━━━━━ Records supplied
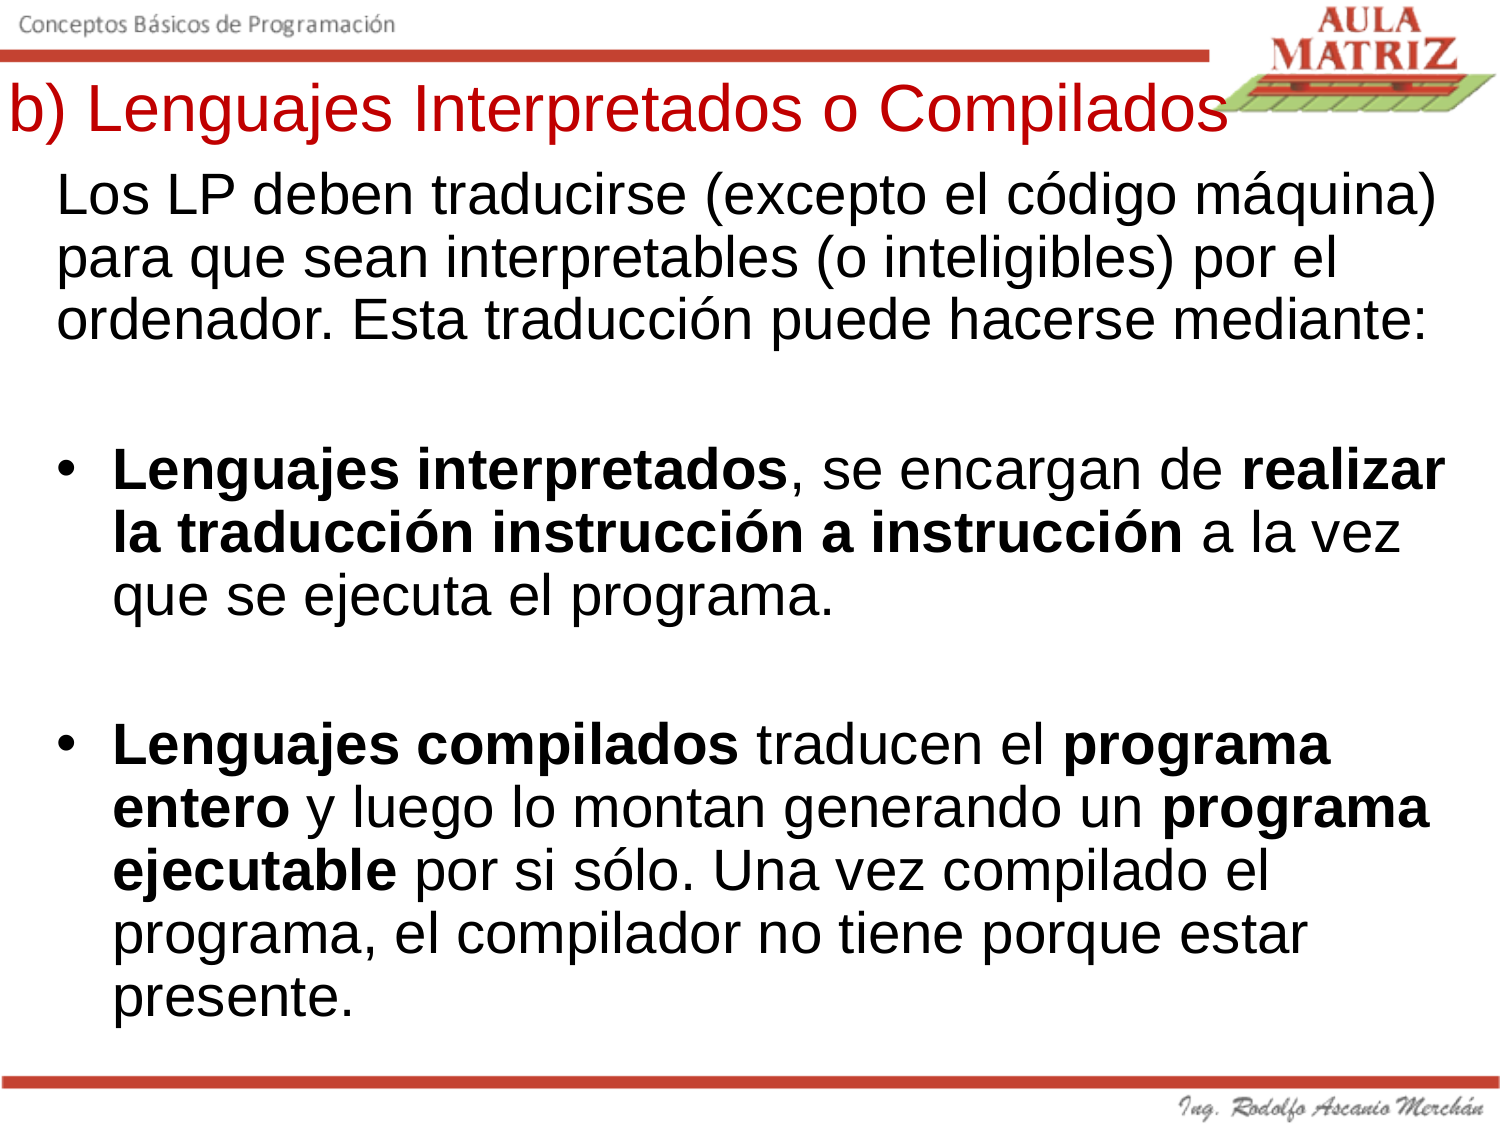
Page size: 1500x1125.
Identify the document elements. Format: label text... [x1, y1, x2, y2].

picture [0, 0, 1500, 1125]
title b) Lenguajes Interpretados o Compilados [0, 54, 1317, 155]
list Los LP deben traducirse (excepto el código máquina) para que sean interpretables (o inteligibles) por el ordenador. Esta traducción puede hacerse mediante: Lenguajes interpretados, se encargan de realizar la traducción instrucción a instrucción a la vez que se ejecuta el programa. Lenguajes compilados traducen el programa entero y luego lo montan generando un programa ejecutable por si sólo. Una vez compilado el programa, el compilador no tiene porque estar presente. [41, 156, 1500, 1125]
━━━━━━━━━━
What to do → With the line containing "Identify the document" as the start and the last line of the listing as the end, restate that stretch word for word and nothing else.

Response to the task →
Identify the document elements. Format: label text... [x1, y1, x2, y2].

picture [0, 0, 1500, 1125]
title b) Lenguajes Interpretados o Compilados [0, 54, 1317, 155]
list Los LP deben traducirse (excepto el código máquina) para que sean interpretables (o inteligibles) por el ordenador. Esta traducción puede hacerse mediante: Lenguajes interpretados, se encargan de realizar la traducción instrucción a instrucción a la vez que se ejecuta el programa. Lenguajes compilados traducen el programa entero y luego lo montan generando un programa ejecutable por si sólo. Una vez compilado el programa, el compilador no tiene porque estar presente. [41, 156, 1500, 1125]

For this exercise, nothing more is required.